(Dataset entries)

▬▬▬

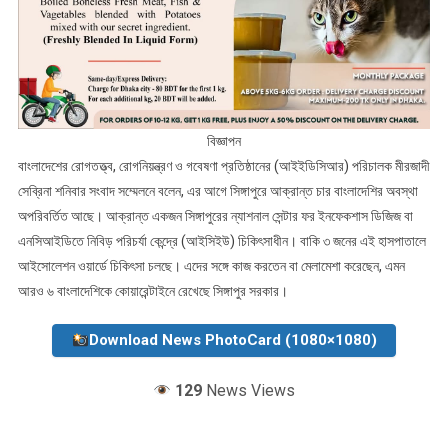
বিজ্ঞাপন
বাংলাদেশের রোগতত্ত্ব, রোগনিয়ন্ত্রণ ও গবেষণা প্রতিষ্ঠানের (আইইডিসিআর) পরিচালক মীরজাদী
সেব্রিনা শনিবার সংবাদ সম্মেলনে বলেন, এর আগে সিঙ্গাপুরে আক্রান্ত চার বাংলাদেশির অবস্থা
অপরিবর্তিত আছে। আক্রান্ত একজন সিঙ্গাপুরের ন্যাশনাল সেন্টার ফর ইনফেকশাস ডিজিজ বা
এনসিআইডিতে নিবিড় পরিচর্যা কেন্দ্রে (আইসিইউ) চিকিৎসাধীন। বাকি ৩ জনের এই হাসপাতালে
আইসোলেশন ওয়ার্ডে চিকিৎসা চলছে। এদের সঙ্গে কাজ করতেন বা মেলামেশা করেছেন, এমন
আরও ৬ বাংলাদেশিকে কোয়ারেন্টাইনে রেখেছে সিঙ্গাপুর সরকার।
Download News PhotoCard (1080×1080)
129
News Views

▬▬▬

◆ Your objective ◆
The line with "আইসোলেশন ওয়ার্ডে চিকিৎসা" ends the range, and the first line of the data begins it; repeat exactly those lines and nothing more, omitting pictures.

◆ Solution below ◆
বিজ্ঞাপন
বাংলাদেশের রোগতত্ত্ব, রোগনিয়ন্ত্রণ ও গবেষণা প্রতিষ্ঠানের (আইইডিসিআর) পরিচালক মীরজাদী
সেব্রিনা শনিবার সংবাদ সম্মেলনে বলেন, এর আগে সিঙ্গাপুরে আক্রান্ত চার বাংলাদেশির অবস্থা
অপরিবর্তিত আছে। আক্রান্ত একজন সিঙ্গাপুরের ন্যাশনাল সেন্টার ফর ইনফেকশাস ডিজিজ বা
এনসিআইডিতে নিবিড় পরিচর্যা কেন্দ্রে (আইসিইউ) চিকিৎসাধীন। বাকি ৩ জনের এই হাসপাতালে
আইসোলেশন ওয়ার্ডে চিকিৎসা চলছে। এদের সঙ্গে কাজ করতেন বা মেলামেশা করেছেন, এমন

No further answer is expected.